When I moved to this rural area of northeast Pennsylvania 15 years ago, I could have only dreamed of getting my hands on a locally raised organic chicken. A lot has changed since then, thankfully. As I wrote in a blog post last summer, the Lehigh Valley now has an exciting food scene for locavores. Through my online blog column at Fig Bethlehem I have met the owners and written about several of the new food ventures that emerged in recent years. I am awed by their courage and to support them, I buy whatever I can from local producers.

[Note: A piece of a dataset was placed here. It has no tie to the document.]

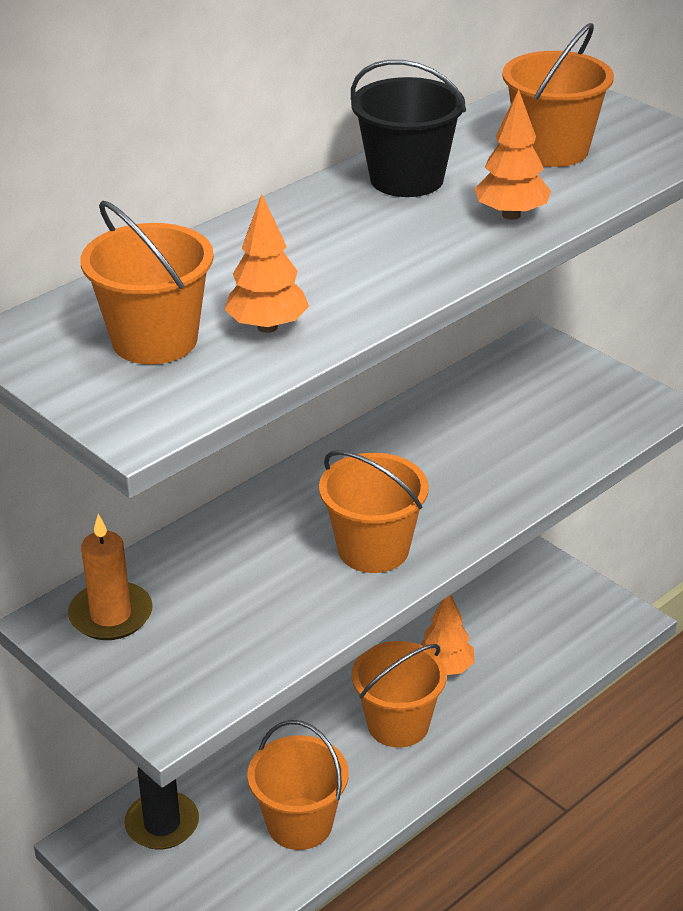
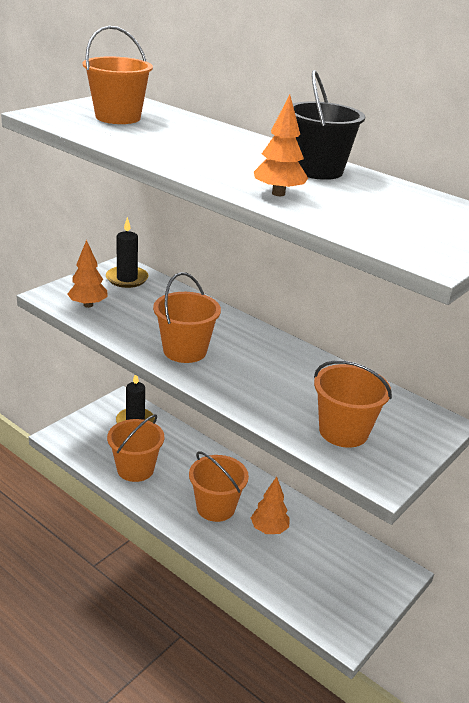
camera: 80 degrees right, 5 degrees down
(111, 615) = (127, 279): orange candle -> black candle
(267, 327) = (130, 136): orange tree -> orange tree (88, 305)
(552, 150) = (387, 212): orange bucket -> orange bucket (343, 431)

From my countryside shopping tour on Saturday morning I came home with a dozen green, white and brown eggs, two soft goat cheeses, and a chicken from Kreeky Tree Farm, plus cherries and yellow plums from County Line Orchard, which is a must-stop every summer weekend. I also picked up a bunch of scallions from a roadside stand operated by honor system. Yes, that type of thing still exists here and there, although I have seen several owners give up because folks were not honorable and did not pay for what they took, or worse, stole the cash box.
A free-range organic chicken raised in the best of all worlds does not need much to taste succulent and delicious. I slow-roasted the chicken in the oven with lots of fresh herbs from my garden, dried lavender from The Lavender Farmette, and the last of last year’s garlic. Everything for this dish except for the olive oil, butter and salt for came from local sources.
I cannot think of a better way to celebrate July 4th than with fabulous local foods coming from this beautiful land.
Herb-Rub Roasted Chicken
The amounts of herbs in this recipe are up to taste but go easy on the more pungent herbs like rosemary and sage, and use lavender very sparingly. I did not have basil from the garden yet, otherwise I would have added that as well.
1 bunch flat-leaf parsley
1 bunch oregano
1 bunch garlic chives (you can substitute regular chives)
3 to 4 small rosemary sprigs
2 to 3 small sage sprigs
1/2 to 1 teaspoon dried culinary lavender
1 bunch thyme
1 tablespoon olive oil
4 large garlic cloves, coarsely chopped
2 teaspoon kosher salt
1 whole ready-to-roast chicken, about 4 pounds
2 tablespoons unsalted cold butter, cut into small cubes1. Wash and dry the herbs and strip the leaves off their stems. Chop the leaves and discard the stems. Mix the leaves in a bowl with the olive oil.
2. Place the garlic and the salt in a mortar and pound to a paste. Gradually add the herbs and pound as finely as possible, mixing after each addition. If you have a very large mortar and pestle, you can add the herbs all at once but mine is small so working in batches and only adding more as the previous batch is incorporated works best.
3. Wash and dry the chicken with paper towels. Place the chicken breast side up in a roasting pan and rub all around and inside the cavity with the herb mix. Cover and refrigerate for 4 hours.
4. Preheat the oven to 325 degrees F and adjust the oven rack to the lower third. Roast the chicken, covered, for 1 hour. After 1 hour remove the cover and distribute the butter over the chicken. Continue to roast the chicken for 1 more hour, basting every 15 minutes, until an instant-read thermometer inserted in the thickest part of the internal temperature measures 165 degrees F. Readjust the rack to the top third of the oven and turn on the broiler. Broil until the skin is lightly browned. Stand by as this takes only a few minutes and you do not want to char the herbs.
5. Remove the pan from the oven and cover. Let rest for 15 minutes, then carve the chicken and serve.